[Exercise inputs]

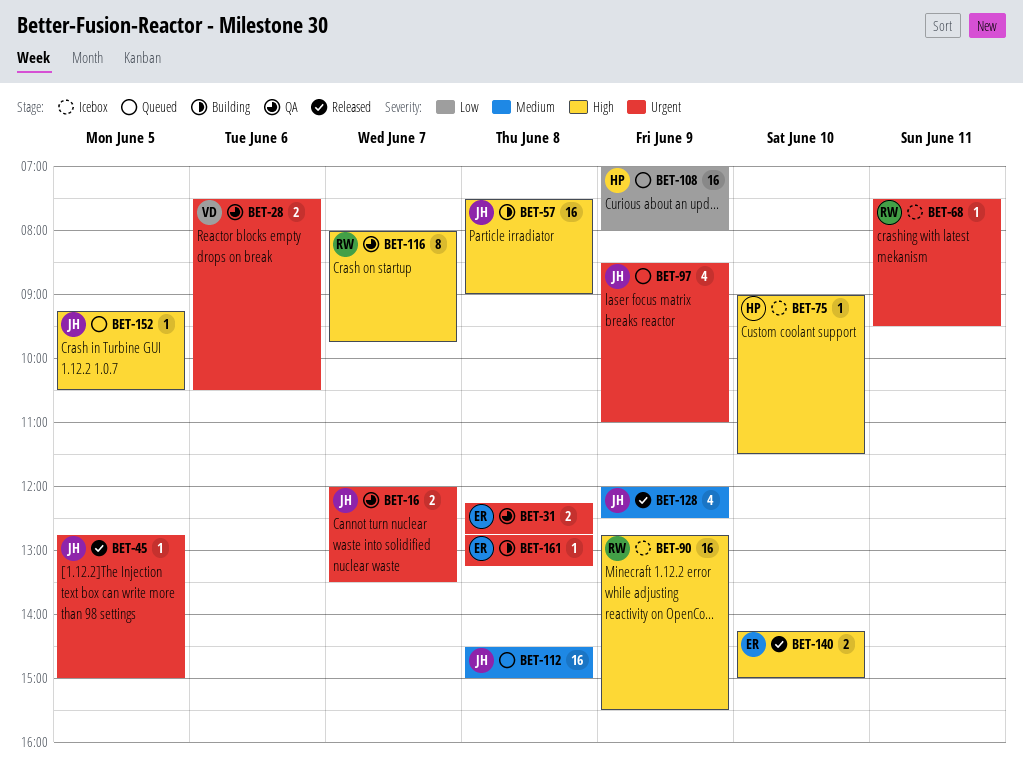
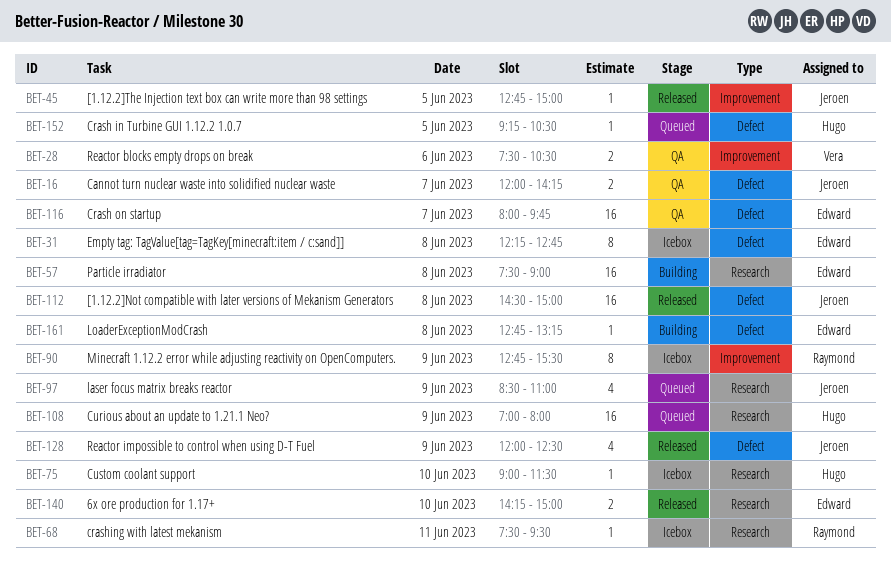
BET-16, ends: 13:30 -> 14:15
BET-31, status: QA -> Icebox
BET-31, estimate: 2 -> 8
BET-57, owner: Jeroen -> Edward
BET-90, estimate: 16 -> 8
BET-112, status: Queued -> Released
BET-116, owner: Raymond -> Edward
BET-116, estimate: 8 -> 16
BET-152, owner: Jeroen -> Hugo

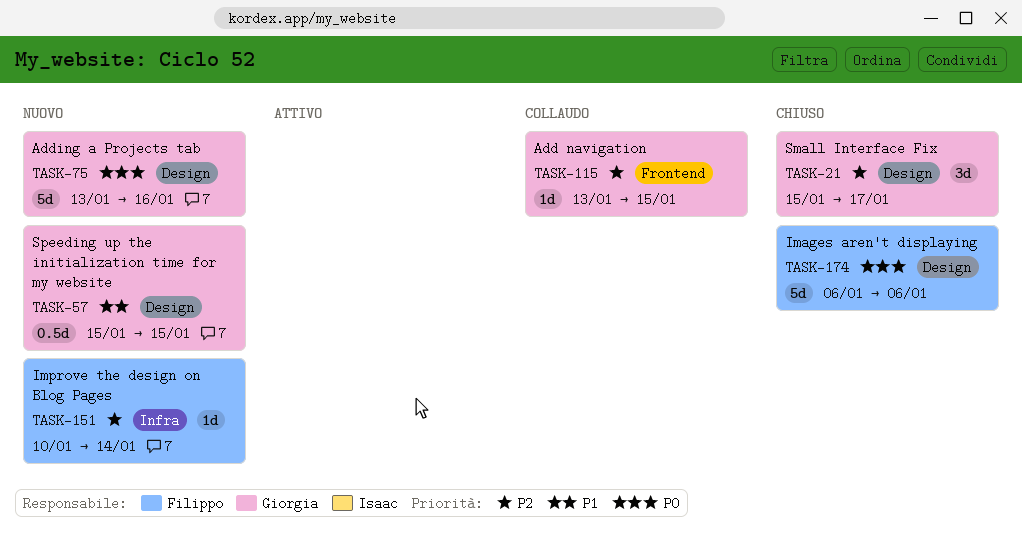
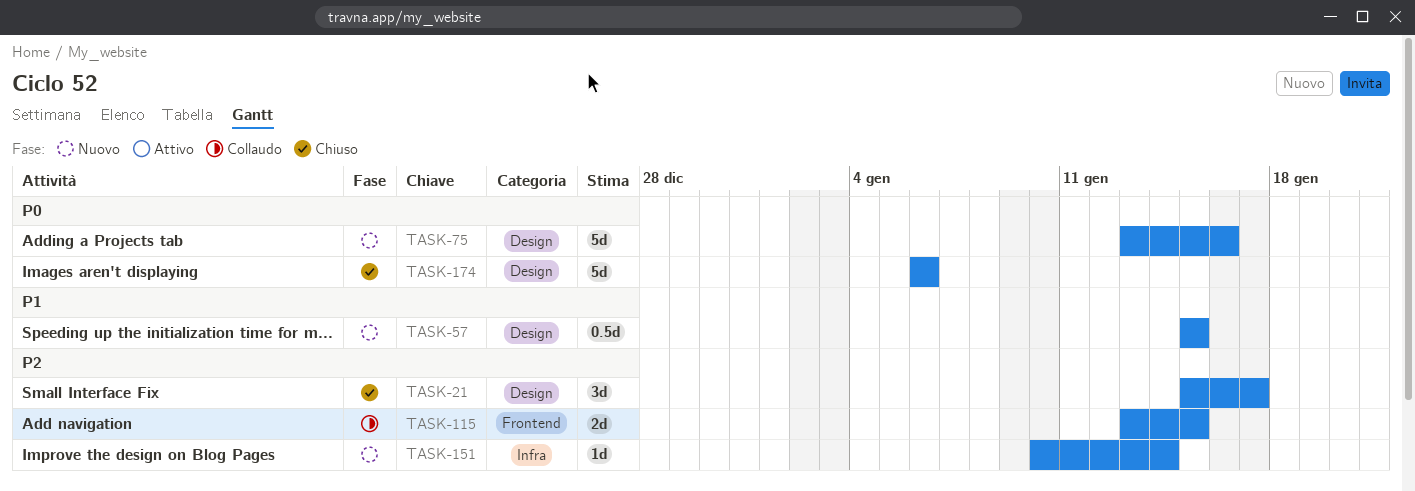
TASK-115, estimate: 1d -> 2d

[/Exercise inputs]

Description of the task ->
Print the lines from the one that contains "BET-116, owner: Raymond -> Edward" through the last line of the data, exactly and in full, and no other lines. Pictures are not part of the copy.

Answer box ->
BET-116, owner: Raymond -> Edward
BET-116, estimate: 8 -> 16
BET-152, owner: Jeroen -> Hugo

TASK-115, estimate: 1d -> 2d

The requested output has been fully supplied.